Death Knell For QUAD? AUKUS Is Doing What 'Asian NATO' Was Supposed To Do
In 2007, when Japanese PM Shinzo Abe proposed Quad, China was not the threat it is today
The Quadrilateral or the Quad grouping of countries was the brainchild of former Japanese Prime Minister Shinzo Abe. But back in 2007 when he proposed this coming together of Australia, the US, Japan and India, there were very few takers for the grouping. And the simple reason for it was this: back in 2007, China was not the threat it is today.
China was not the bully in Asia that it is now, neither did it have global hegemonic ambitions. Shinzo Abe was very clear about why he wanted this group of countries to come together. It was explicitly to counter a growing and assertive China. There was no other rationale for the grouping. Countering China was its raison d’etre.
Quad was not meant to be the forum that pushed back against climate change or a club of do-gooders gifting vaccines to the world. There’s a reason why China calls it the Asian NATO. Because it is. But last week, with the announcement of AUKUS, that singular raison d’etre of Quad has been killed.
The list of discussion points for the first ever in-person Quad summit have been classified under four buckets: climate change, emerging technologies, vaccine development and public health. These are the top four issues that the leaders of the big democracies in the Indo-Pacific will be discussing. That’s not what Shinzo Abe would have discussed.
While these are all noble, and perhaps, important topics to discuss, this is not what is going to deter an assertive China. What is going to deter Beijing is if it is made to realise that the cost of confrontation is too high to pay. That’s what Quad was meant to do. But it has floundered.
However, that is exactly what AUKUS is doing. By equipping Australia with a nuclear powered submarine, and by allowing British submarines to park in an Australian base, that is exactly what AUKUS will do: counter China.
This sends out a loud and clear message to Beijing. The next time you try to bully smaller countries like Vietnam or Philippines in the South China Sea or run bombers past the Taiwan Straits, you better think twice because the battlefield just changed. Someone just brought a machine gun to a pistol fight.
Of the four Quad countries, US and Australia are already military allies, so that ticks a big box. The Japan and US are treaty allies wherein if Japan is attacked by China, then the US is treaty bound to defend it. Yes, there is still the issue of Japan’s pacifist constitution which will still hold back the full extent of military co-operation with the US and other strategic partners. But the only country which will be tooth and nail opposed to any kind of military alliance with the US or any other member of the Quad will be India.
It does not matter whether a right or left-leaning government is in office. This one thing they both agree on. What good are the Malabar exercises which now includes both Australia and Japan, if in the real world, it doesn’t translate into a brotherly code of defending each other when the enemy attacks.

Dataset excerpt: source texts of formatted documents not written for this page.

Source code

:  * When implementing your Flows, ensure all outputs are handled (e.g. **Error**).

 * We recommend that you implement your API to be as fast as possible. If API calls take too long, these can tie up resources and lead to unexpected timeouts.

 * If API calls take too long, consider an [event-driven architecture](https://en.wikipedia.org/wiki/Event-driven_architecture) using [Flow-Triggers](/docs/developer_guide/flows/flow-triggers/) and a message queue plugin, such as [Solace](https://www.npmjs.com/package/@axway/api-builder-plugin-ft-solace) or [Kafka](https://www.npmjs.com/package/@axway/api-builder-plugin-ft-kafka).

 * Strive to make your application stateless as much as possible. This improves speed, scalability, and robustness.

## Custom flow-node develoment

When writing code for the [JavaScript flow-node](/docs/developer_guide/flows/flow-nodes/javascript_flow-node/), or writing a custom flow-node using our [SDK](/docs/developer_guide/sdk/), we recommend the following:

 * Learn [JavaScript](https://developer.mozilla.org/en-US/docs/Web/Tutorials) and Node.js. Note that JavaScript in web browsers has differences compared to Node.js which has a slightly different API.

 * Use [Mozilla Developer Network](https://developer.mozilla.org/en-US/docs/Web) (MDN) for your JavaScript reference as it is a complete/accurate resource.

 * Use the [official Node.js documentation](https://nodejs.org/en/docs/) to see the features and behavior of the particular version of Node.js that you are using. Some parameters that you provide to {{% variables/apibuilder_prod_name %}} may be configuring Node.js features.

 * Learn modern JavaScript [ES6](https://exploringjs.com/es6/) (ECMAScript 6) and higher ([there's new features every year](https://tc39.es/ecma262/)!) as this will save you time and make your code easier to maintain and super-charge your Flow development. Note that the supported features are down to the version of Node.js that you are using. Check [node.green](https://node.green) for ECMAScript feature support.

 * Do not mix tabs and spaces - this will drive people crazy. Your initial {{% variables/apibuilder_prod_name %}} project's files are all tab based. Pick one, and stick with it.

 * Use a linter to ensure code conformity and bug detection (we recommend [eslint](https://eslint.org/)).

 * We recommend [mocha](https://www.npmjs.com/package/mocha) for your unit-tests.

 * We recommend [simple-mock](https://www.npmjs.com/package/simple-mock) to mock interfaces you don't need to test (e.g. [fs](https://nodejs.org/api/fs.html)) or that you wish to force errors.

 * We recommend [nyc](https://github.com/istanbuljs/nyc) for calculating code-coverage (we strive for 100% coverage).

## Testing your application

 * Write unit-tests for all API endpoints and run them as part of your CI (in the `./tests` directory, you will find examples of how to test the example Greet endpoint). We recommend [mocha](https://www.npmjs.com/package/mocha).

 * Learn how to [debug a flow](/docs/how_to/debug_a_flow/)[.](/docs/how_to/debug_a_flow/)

Hypothetically, if China were to attack a Sri Lankan vessel or a Maldivian boat and if these countries turn towards big brother India, what would we do then? Are we better off standing up to the dragon alone? Wouldn’t India be better off if it were to have the backing of three other big military powers? If the Quad needs to live up to what it was founded for, then all four countries, and India in particular, needs to shed its reticence to deeper military co-operation.